Yeah, I find it very hard to imagine that you can replace a data scientist with anything less than kind of full-on generalized AI, because you have to bring so much domain knowledge and expertise to any problem apart from just writing code. But I do think that LLMs are going to have a pretty transformative impact on the way that we write code. And certainly, I think it seems like it fundamentally changes how we might teach programming, because now you can express yourself in English or whatever, express yourself in a human language and get pretty reasonable code a lot of the time generated. I use Copilot. I've found it really interesting and useful, particularly at doing tedious tasks or changing things between two different structures. It seems to be pretty good at figuring out, guessing the old structure and the new structure, and then prompting me.

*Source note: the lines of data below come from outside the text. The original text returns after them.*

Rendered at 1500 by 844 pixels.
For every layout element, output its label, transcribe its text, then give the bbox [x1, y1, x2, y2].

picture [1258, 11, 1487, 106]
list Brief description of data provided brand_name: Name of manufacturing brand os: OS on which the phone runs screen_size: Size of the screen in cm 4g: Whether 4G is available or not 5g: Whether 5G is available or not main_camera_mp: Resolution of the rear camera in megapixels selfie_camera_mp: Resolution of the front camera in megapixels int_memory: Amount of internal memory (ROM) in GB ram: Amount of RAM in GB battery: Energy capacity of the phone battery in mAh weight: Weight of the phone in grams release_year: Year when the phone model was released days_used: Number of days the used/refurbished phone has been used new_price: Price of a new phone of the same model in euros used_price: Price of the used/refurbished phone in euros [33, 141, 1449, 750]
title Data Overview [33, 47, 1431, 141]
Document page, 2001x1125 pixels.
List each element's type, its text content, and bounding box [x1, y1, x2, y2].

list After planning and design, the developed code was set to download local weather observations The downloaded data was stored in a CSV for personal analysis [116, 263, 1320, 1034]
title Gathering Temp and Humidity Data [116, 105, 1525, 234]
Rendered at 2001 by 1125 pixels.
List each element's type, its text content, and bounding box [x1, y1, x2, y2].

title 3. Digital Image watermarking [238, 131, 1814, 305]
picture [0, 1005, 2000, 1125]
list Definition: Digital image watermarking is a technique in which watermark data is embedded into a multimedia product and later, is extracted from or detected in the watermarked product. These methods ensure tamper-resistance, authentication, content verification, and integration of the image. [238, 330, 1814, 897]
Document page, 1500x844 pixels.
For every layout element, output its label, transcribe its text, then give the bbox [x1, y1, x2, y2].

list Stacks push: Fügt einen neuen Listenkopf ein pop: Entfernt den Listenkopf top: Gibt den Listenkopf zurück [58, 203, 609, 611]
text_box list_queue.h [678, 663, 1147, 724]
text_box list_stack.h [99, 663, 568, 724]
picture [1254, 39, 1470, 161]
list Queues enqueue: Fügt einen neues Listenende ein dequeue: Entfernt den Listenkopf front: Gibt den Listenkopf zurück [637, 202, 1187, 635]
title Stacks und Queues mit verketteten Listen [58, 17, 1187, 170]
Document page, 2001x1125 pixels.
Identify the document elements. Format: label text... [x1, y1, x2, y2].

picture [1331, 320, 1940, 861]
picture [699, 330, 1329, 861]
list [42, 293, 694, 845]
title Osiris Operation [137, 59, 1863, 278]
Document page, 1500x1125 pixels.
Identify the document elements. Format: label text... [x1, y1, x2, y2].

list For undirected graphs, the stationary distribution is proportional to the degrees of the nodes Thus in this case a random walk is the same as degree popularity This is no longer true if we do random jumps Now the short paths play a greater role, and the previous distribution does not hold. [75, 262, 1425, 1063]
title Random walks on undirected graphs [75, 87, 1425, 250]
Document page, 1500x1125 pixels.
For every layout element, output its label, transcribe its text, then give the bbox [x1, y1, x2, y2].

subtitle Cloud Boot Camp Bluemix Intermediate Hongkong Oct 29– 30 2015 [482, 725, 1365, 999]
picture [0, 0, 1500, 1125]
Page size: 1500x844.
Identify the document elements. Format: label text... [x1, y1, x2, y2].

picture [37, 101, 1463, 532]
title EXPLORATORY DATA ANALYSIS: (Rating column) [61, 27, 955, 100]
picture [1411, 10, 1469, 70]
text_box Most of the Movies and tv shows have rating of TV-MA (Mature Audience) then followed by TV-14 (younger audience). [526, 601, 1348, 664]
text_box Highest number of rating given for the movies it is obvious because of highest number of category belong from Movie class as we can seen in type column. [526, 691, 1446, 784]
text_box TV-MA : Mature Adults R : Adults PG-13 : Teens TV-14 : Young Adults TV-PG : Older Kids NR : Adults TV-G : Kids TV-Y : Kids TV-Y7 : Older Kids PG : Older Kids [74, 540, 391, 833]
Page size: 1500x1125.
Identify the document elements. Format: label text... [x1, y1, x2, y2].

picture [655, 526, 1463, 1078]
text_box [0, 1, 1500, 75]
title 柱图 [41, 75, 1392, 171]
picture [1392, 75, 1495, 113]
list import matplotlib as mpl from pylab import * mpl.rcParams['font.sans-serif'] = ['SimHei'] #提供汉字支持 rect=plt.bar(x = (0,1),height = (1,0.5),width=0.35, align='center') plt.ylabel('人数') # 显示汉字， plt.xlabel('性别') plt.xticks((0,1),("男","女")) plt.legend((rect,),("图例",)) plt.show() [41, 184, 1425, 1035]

So there's things that kind of routine bits of programming that I found it really helpful for. I think in general, it's really good at that kind of lower level, like pretty good at that lower level. Sometimes it just does a lot of things. But it doesn't, I don't know, I don't think it provides much sense of direction. So there still really needs to be that human in the loop, steering the direction and thinking about the bigger picture and what's the overall goal. And I think we're a very long way away from having LLMs to solve that gap. I think LLMs are really, really good at solving problems that have been solved a ton of times before, because it can just average out over all of those problems that are seen on the internet, the things that have never been done before. It's just clearly not as good. And I guess I'm very skeptical that we can kind of bootstrap genuine inferential capabilities just by throwing more and more data at it.

So there still really needs to be that human in the loop, steering the direction and thinking about the bigger picture and what's the overall goal. And I think we're a very long way away from having LLMs to solve that gap.

For people like yourself and those at Posit that are professional package maintainers and developers, do you find the code completions, I guess, if you have code completions enabled, does any of that get, you know, you tab it in? Or is it something where it's not using the correct style or it's not referencing?

I'm tabbing it in quite a lot. But again, I've noticed it's really good. If I'm going to write for a function, I've written the documentation and now I want to check that each argument is the correct type. And once I've done the first two arguments, it's pretty good at just stepping through all the other arguments and guessing what function I want to call to check its type. So it's stuff like that where it's like, I would have figured that out. It wouldn't have taken me that long to type it. But now I can just press tab and complete the whole thing instead of having to think about it. Sometimes that's a good thing. And sometimes it's a bad thing because you just, it's easy. It's also easy for subtle mistakes to creep in that way because you didn't really think about it. You didn't really read it. So there's definitely also a cost of just tabbing in larger blocks of code because sometimes the effort of understanding exactly what you just did is greater than the cost of writing it yourself. But I'm definitely noticing I'm kind of relying on it more. And even if it gets half the suggestion right, it's still useful to tab that out and then delete and change the rest of it.